Repeat each entry in the data, exactly.

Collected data
_ _ _ _

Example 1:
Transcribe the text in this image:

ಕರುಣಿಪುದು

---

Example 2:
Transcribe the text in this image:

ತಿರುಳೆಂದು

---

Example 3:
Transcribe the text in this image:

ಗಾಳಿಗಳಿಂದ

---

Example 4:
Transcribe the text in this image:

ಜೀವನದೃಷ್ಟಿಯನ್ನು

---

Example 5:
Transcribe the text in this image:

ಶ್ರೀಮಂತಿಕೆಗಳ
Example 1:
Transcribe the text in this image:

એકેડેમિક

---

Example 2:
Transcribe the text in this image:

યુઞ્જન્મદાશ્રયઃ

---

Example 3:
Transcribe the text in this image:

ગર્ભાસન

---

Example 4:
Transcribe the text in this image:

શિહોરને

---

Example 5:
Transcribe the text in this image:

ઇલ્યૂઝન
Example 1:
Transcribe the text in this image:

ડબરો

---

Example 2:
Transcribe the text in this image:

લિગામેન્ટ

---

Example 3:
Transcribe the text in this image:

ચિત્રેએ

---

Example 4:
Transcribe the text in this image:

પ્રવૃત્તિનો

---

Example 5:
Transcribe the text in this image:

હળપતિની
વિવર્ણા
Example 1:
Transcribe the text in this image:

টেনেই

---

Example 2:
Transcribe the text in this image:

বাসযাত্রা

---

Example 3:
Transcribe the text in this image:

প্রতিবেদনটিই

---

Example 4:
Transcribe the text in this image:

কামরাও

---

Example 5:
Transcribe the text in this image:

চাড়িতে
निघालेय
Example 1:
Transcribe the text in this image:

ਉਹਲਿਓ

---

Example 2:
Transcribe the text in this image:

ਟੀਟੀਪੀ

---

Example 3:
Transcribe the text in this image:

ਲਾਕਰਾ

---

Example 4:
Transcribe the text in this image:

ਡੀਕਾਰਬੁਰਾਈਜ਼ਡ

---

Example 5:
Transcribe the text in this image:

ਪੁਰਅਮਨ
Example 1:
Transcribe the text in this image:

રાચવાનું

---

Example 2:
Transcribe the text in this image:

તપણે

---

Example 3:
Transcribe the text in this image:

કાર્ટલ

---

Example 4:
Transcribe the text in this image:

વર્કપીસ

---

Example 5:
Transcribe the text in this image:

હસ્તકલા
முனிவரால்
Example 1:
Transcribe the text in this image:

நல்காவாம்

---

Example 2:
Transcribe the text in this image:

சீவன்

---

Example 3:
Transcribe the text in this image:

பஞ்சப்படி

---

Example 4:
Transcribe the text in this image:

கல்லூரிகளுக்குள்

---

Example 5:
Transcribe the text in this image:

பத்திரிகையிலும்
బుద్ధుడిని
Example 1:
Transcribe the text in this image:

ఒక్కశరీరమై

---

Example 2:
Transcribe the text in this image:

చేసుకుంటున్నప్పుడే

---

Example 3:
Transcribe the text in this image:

_ _ _ _

RESULT =
Example 1:
Transcribe the text in this image:

ಕರುಣಿಪುದು

---

Example 2:
Transcribe the text in this image:

ತಿರುಳೆಂದು

---

Example 3:
Transcribe the text in this image:

ಗಾಳಿಗಳಿಂದ

---

Example 4:
Transcribe the text in this image:

ಜೀವನದೃಷ್ಟಿಯನ್ನು

---

Example 5:
Transcribe the text in this image:

ಶ್ರೀಮಂತಿಕೆಗಳ
Example 1:
Transcribe the text in this image:

એકેડેમિક

---

Example 2:
Transcribe the text in this image:

યુઞ્જન્મદાશ્રયઃ

---

Example 3:
Transcribe the text in this image:

ગર્ભાસન

---

Example 4:
Transcribe the text in this image:

શિહોરને

---

Example 5:
Transcribe the text in this image:

ઇલ્યૂઝન
Example 1:
Transcribe the text in this image:

ડબરો

---

Example 2:
Transcribe the text in this image:

લિગામેન્ટ

---

Example 3:
Transcribe the text in this image:

ચિત્રેએ

---

Example 4:
Transcribe the text in this image:

પ્રવૃત્તિનો

---

Example 5:
Transcribe the text in this image:

હળપતિની
વિવર્ણા
Example 1:
Transcribe the text in this image:

টেনেই

---

Example 2:
Transcribe the text in this image:

বাসযাত্রা

---

Example 3:
Transcribe the text in this image:

প্রতিবেদনটিই

---

Example 4:
Transcribe the text in this image:

কামরাও

---

Example 5:
Transcribe the text in this image:

চাড়িতে
निघालेय
Example 1:
Transcribe the text in this image:

ਉਹਲਿਓ

---

Example 2:
Transcribe the text in this image:

ਟੀਟੀਪੀ

---

Example 3:
Transcribe the text in this image:

ਲਾਕਰਾ

---

Example 4:
Transcribe the text in this image:

ਡੀਕਾਰਬੁਰਾਈਜ਼ਡ

---

Example 5:
Transcribe the text in this image:

ਪੁਰਅਮਨ
Example 1:
Transcribe the text in this image:

રાચવાનું

---

Example 2:
Transcribe the text in this image:

તપણે

---

Example 3:
Transcribe the text in this image:

કાર્ટલ

---

Example 4:
Transcribe the text in this image:

વર્કપીસ

---

Example 5:
Transcribe the text in this image:

હસ્તકલા
முனிவரால்
Example 1:
Transcribe the text in this image:

நல்காவாம்

---

Example 2:
Transcribe the text in this image:

சீவன்

---

Example 3:
Transcribe the text in this image:

பஞ்சப்படி

---

Example 4:
Transcribe the text in this image:

கல்லூரிகளுக்குள்

---

Example 5:
Transcribe the text in this image:

பத்திரிகையிலும்
బుద్ధుడిని
Example 1:
Transcribe the text in this image:

ఒక్కశరీరమై

---

Example 2:
Transcribe the text in this image:

చేసుకుంటున్నప్పుడే

---

Example 3:
Transcribe the text in this image:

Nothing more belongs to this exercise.